Inquiétude parce que si on se réfère à la vie de metteur en scène que menait Jacques Maillot jusque ici, il y avait de quoi attendre pas mal : je parle surtout de deux de ses quatre précédents courts métrages que sont les fabuleux 75 cl de prière et Corps inflammables. Deux petits films abordant la fin d'une amitié, la fin d'un amour, la fin de l'envie de vivre, mais aussi le début difficile d'un autre amour et de l'acceptation de soi, quelques thèmes qu'on retrouvera dans son premier long métrage, mais qui sont dans ces films, abordés avec une attention et une sensibilité salutaire envers leurs personnages trompeurs. D'apparence paisibles et sans histoire, ils ne sont pas moins des êtres torturés et dépassés jamais loin de l'explosion. Même si on peut leur reprocher d'adopter une mise en scène un peu barbare (un seul plan, une seule prise et c'est dans la boîte), l'intérêt des films de Maillot se trouve essentiellement dans l'écriture de ses personnages qui sert à exprimer des états et des questionnements des plus personnels dont l'aboutissement se caresse à la philosophie.
Malheureusement, en regardant Nos vies heureuses on pourrait presque se dire que cette écriture et ce choix de mise en scène conviennent bien mieux à des courts métrages. Maillot aime " tout dire " dans ses films et ne pas prendre compte de la durée, et c'est bien dans ce film que - pour le dire vulgairement - ça lui retombe sur la gueule. Surchargé et un peu perdu, le premier long métrage de Jacques Maillot ressemble au film fait par défaut. Comme si l'idée de départ était convenue pour un roman, mais que le blocage a fait surface à partir de la trentième ou centième page (d'ailleurs, Maillot avoue lui-même s'être essayé à la littérature, mais en vain). Les scènes, des tranches de vies absolument banales se succèdent ; pendant une demi-heure c'est intriguant, mais au bout d'une heure et demi une question inévitable se pose : vers où veut-on m'emmener ? Question à laquelle une quelconque réponse du réalisateur serait vaine tant son film transpire l'incertitude et adopte une mise en scène brouillon qui laisse voir des raccords souvent ridicules et très maladroits.

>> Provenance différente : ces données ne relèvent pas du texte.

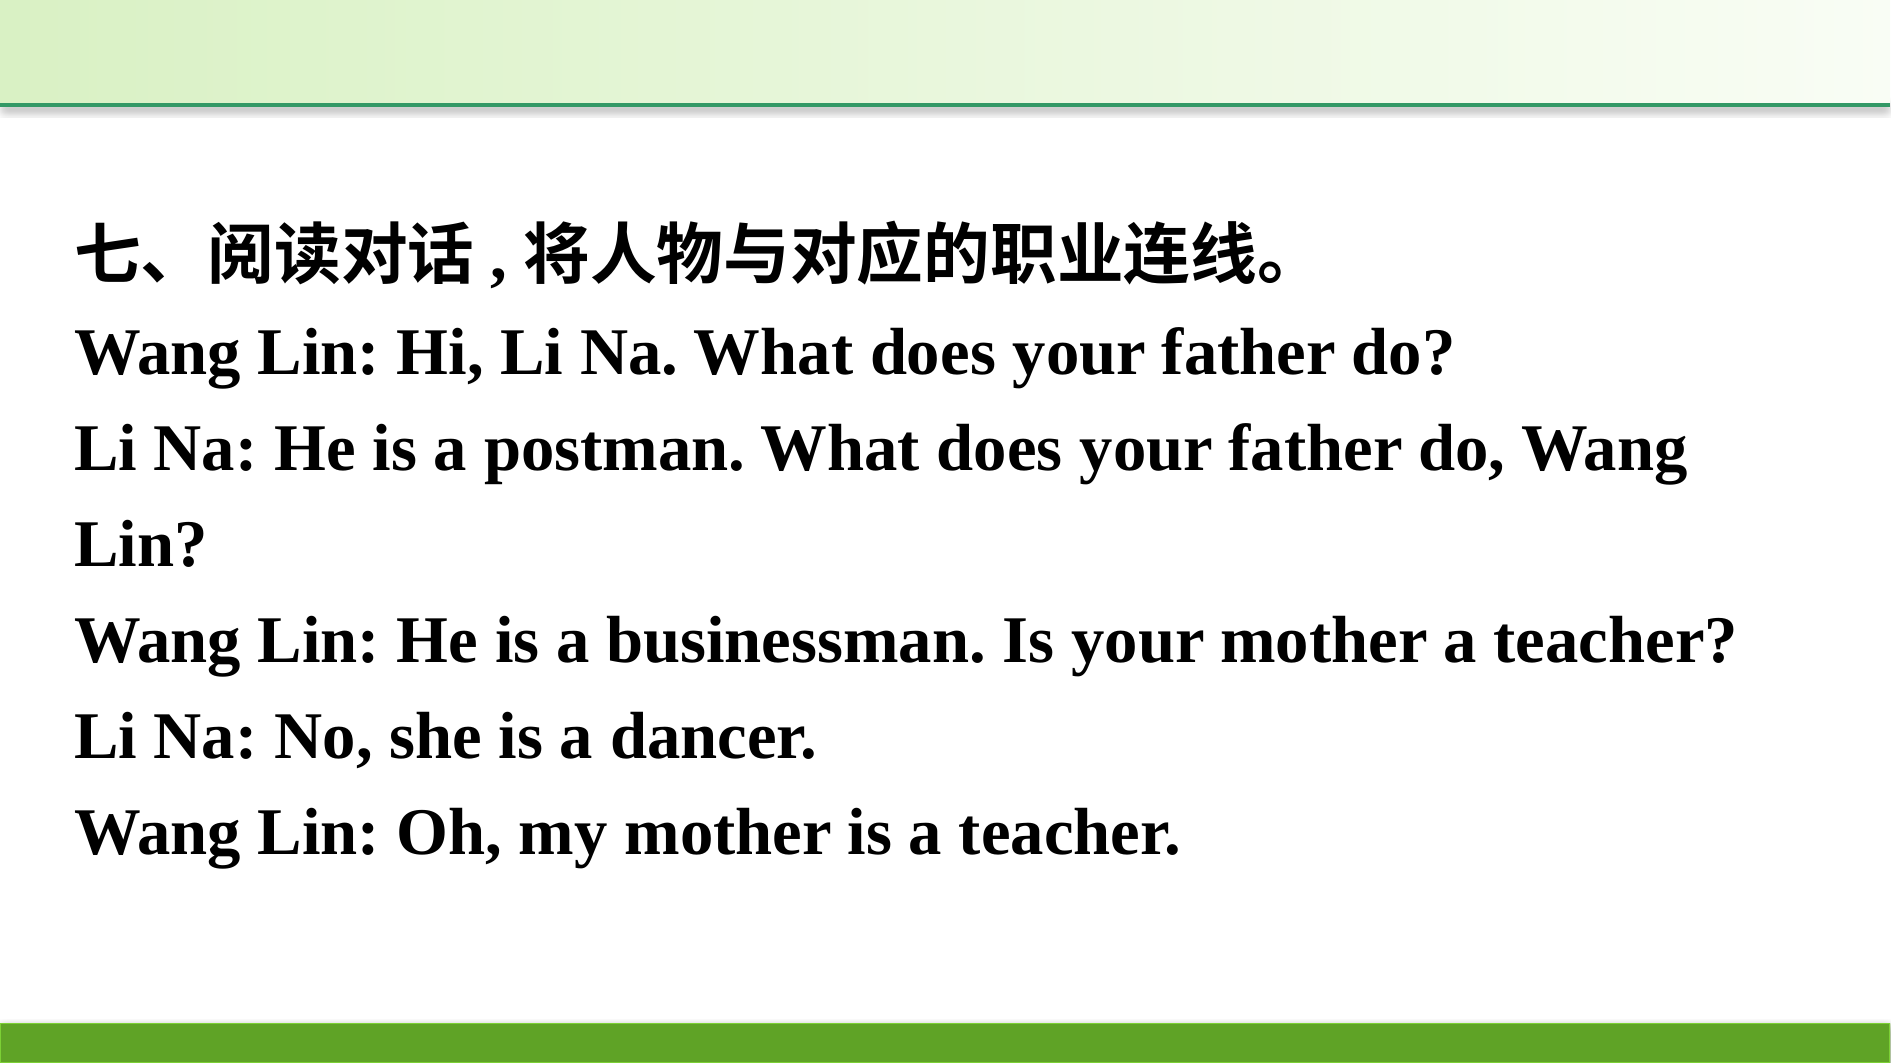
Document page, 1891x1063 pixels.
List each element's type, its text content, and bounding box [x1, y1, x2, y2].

text_box 七、阅读对话,将人物与对应的职业连线。 Wang Lin: Hi, Li Na. What does your father do? Li Na: He is a postman. What does your father do, Wang Lin? Wang Lin: He is a businessman. Is your mother a teacher? Li Na: No, she is a dancer. Wang Lin: Oh, my mother is a teacher. [59, 188, 1833, 875]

Mais même si le film peine à trouver son but, on ne pourra lui reprocher d'être artificiel envers ses personnages. Et c'est peut-être ce qu'il y a de plus courageux chez Maillot : les personnages qu'il nous montre et la manière dont il nous les fait suivre sont l'anti-glamour du Cinéma. Il ne faut pas s'attendre à des êtres uniques dotés d'une particularité qui sera illustré à l'écran par une musique à la Yann Tiersen, mais à des gens qu'on croise tous les jours, qui écoutent tout aussi bien du Hélène Segarra que du David Bowie et qui présentent chacun leur intelligence autant que leur connerie. On dirait que Maillot cherche à rendre justice à ces gens là, pas en les montrant d'une façon ou dans des situations idéalistes, mais en les montrant tels qu'ils sont ou peuvent être. Et pour ça, Maillot est très doué et il prouvera encore plus tard dans son pertinent téléfilm Froid comme l'été, réalisé pour la chaîne Arte en 2002, qui suit le parcours parallèle d'une jeune mère qui abandonne son enfant dans son appartement et d'une femme flic (qui sera chargé de l'affaire du bébé mort) qui n'arrive pas à tomber enceinte.
Nos vies heureuses est peut-être un film dont la " moelle " est le principal manque, mais confirme tout de même les qualités de Jacques Maillot en termes de descripteurs de personnages, qualités qui, espérons le, lui permettront de livrer prochainement un ultime film de Cinéma.